### TASK TO COMPLETE
Strip the pictures and reproduce the rest of the listing exactly.

----- DATA PROVIDED -----

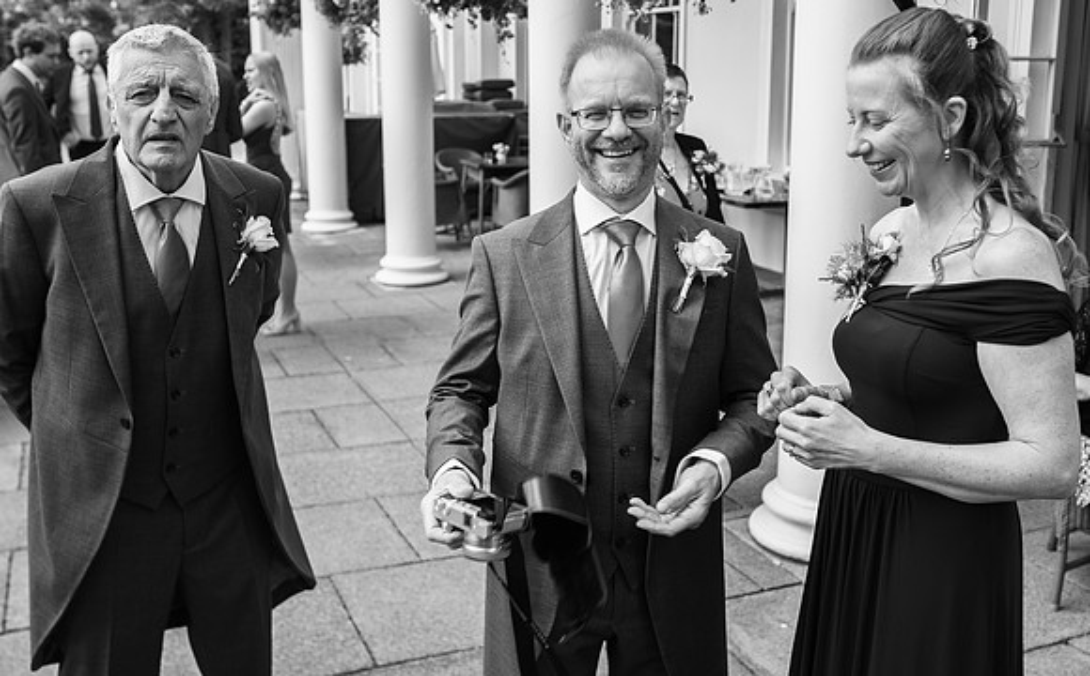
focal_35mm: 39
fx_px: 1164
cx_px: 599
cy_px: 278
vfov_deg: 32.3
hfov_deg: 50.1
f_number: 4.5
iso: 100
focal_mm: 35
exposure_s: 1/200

-----

### RESULT BELOW
focal_35mm: 39
fx_px: 1164
cx_px: 599
cy_px: 278
vfov_deg: 32.3
hfov_deg: 50.1
f_number: 4.5
iso: 100
focal_mm: 35
exposure_s: 1/200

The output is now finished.